Something you know a lot about – 31 days of writing prompts!

Pre and Post Norman English history, up until the Wars of The Roses.

I loved learning about history in school, but the earliest we ever studied was 1066 and the invasion of England by William the Conqueror, one of only three kings of England that have a sobriquet. (The other two are Alfred the Great, and Edward the Confessor, two pre-Norman kings.) I think that a lot of British people think that history started in 1066, because that’s such an important date and we never get taught about anything earlier. The syllabus of history exams is focused quite heavily on 20th Century events, with a side-trip to the Tudors for A-level students now.

When I got to university, I was randomly placed in a seminar group focusing on Anglo-Saxon and Norman history for the first semester, which was called The History of War. Lectures spanning from the Romans to the first Gulf War were offered; you could go to any of them you wanted, but you had to attend the ones that informed you about your seminar topics. I had intended on going to all of the lectures, but I stopped after the Anglo-Saxon ones. Well, they were on at 9am! Students shouldn’t have to cope with such an anti-social time of day!

I was really pleased to be placed in this group  – I wanted to learn about something new, and although I had the basics of 1066 in the back of my brain, I knew nothing about what had come before it: how Edward the Confessor was more Norman than English, and how the politicking of the noble Godwinson family had brought about a stale, childless marriage (seriously, George R R Martin clearly got a few character notes for Tywin and Cersei Lannister from Earl Godwin and his daughter Edith) that opened the door for a sly invitation for Duke William to take the throne after his death.

I had a vague idea that the death of Harold left the country without an English king, so William, who had trounced the English at Hastings, had nobody to compete with for the crown. Well, that was wrong. Chuck a rock about in October 1066 and you’d hit an English noble with a good claim to throne.

I learned that there were kings before Edward, that several of them were Norwegian, that many of them had the pre-fix Aethel before their name and the country was a patchwork of tribal areas that are still visible on the map of England today. I learned that the England that William conquered had a sophisticated system of laws and coinage, traded with countries all over the world and had a language that still provides us with some of our most basic words we use in English today. (No, not those words. Well, not just those words!)

I also found out that despite pre-Conquest England being as patriarchal as the post-Conquest country that denied Empress Matilda her rightful crown as Queen of England, it still produced women like Aethelflaed, who ruled most of what we today think of as the Midlands and helped her brothers and nephew stitch together all those patchwork petty kingdoms into one solid country of England.
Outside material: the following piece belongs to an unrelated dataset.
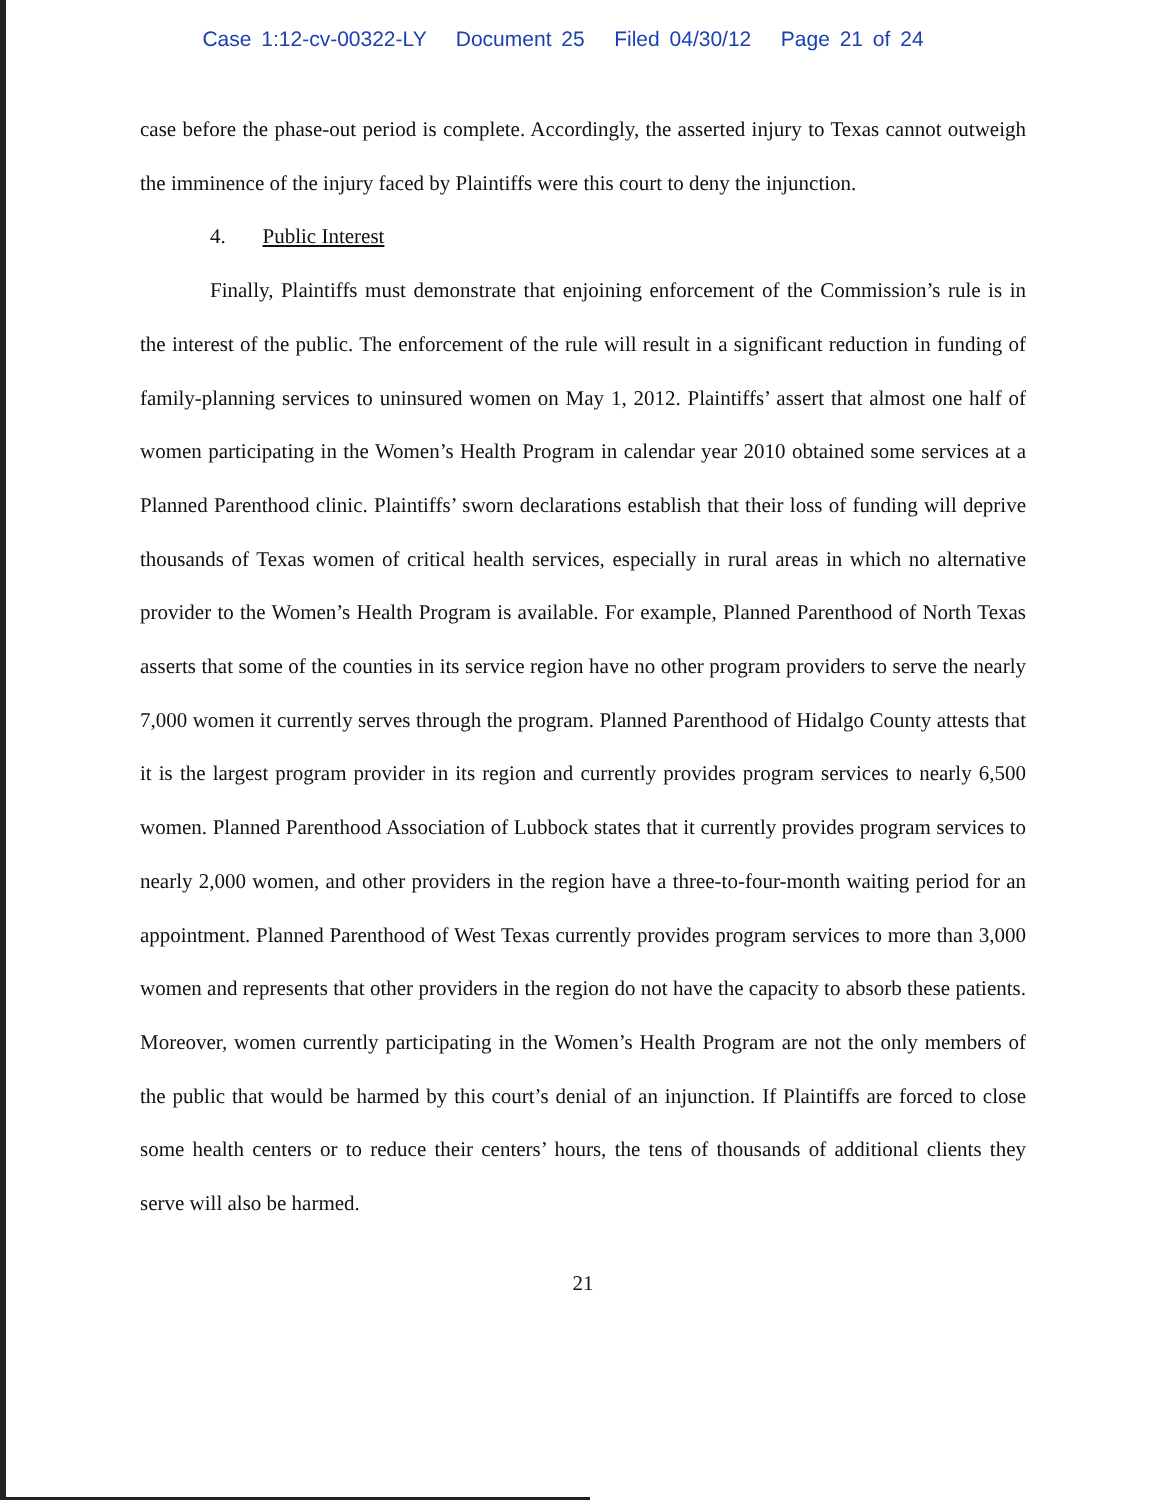Case 1:12-cv-00322-LY Document 25 Filed 04/30/12 Page 21 of 24
case before the phase-out period is complete. Accordingly, the asserted injury to Texas cannot outweigh the imminence of the injury faced by Plaintiffs were this court to deny the injunction.
4. Public Interest
Finally, Plaintiffs must demonstrate that enjoining enforcement of the Commission’s rule is in the interest of the public. The enforcement of the rule will result in a significant reduction in funding of family-planning services to uninsured women on May 1, 2012. Plaintiffs’ assert that almost one half of women participating in the Women’s Health Program in calendar year 2010 obtained some services at a Planned Parenthood clinic. Plaintiffs’ sworn declarations establish that their loss of funding will deprive thousands of Texas women of critical health services, especially in rural areas in which no alternative provider to the Women’s Health Program is available. For example, Planned Parenthood of North Texas asserts that some of the counties in its service region have no other program providers to serve the nearly 7,000 women it currently serves through the program. Planned Parenthood of Hidalgo County attests that it is the largest program provider in its region and currently provides program services to nearly 6,500 women. Planned Parenthood Association of Lubbock states that it currently provides program services to nearly 2,000 women, and other providers in the region have a three-to-four-month waiting period for an appointment. Planned Parenthood of West Texas currently provides program services to more than 3,000 women and represents that other providers in the region do not have the capacity to absorb these patients. Moreover, women currently participating in the Women’s Health Program are not the only members of the public that would be harmed by this court’s denial of an injunction. If Plaintiffs are forced to close some health centers or to reduce their centers’ hours, the tens of thousands of additional clients they serve will also be harmed.
21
I learned about monasteries and the Vikings, continental politics and the confusing but important genealogies that brought about the next few hundred years of fighting between England and France. I learned that the English Civil War we all know about between the Roundheads and the Cavaliers was actually at least the third civil war in Britain, the first being between the iron-willed Matilda and the little sneak Stephen. I wouldn’t want to be trapped in a lift with her, but by God, there was a woman who could have ruled a medieval country. Abseiling down castle towers and escaping from armed guards in a white cloak over snowy fields was the least of what she got up to!

I think the thing I learned the most was that we tend to have a very straight line idea about history – we know X happened, so it must have been because of Y. In reality, X happening was because Z didn’t happen, A died young and B was stuck in a bog in Mercia and missed the battle completely. History is layered with subtleties and we can’t trust the stories that we’re given. They were written by the victors, after all. The reason that I didn’t know much history pre-1066 is because the English lost the Battle of Hastings, and the Normans won. Their story became more important to the national story, and the men and women that provided a stable and thriving country for the Normans to plunder faded into the darkness.

So, I can tell you why Aethelred wasn’t actually Unready, and where the hell the Danelaw was. I know why the Bayeux Tapestry isn’t actually a) a tapestry, b)made in Bayeux or c) a trustworthy primary source for the era. I can tell you why Harold Godwinson, the last Anglo-Saxon king, was really pissed off with his brother Tostig and why the whole arrow in the eye thing isn’t really all it’s cracked up to be.

I can tell you, objectively, which of the Plantagenet kings was the best, and which should have taken a vow of chastity after the obligatory heir and spare were born. I know which king loved his wife the most and which had the most gruesome burial you could possible imagine.

None of this knowledge is remotely useful in real life, of course, but I’m awfully glad I learned it!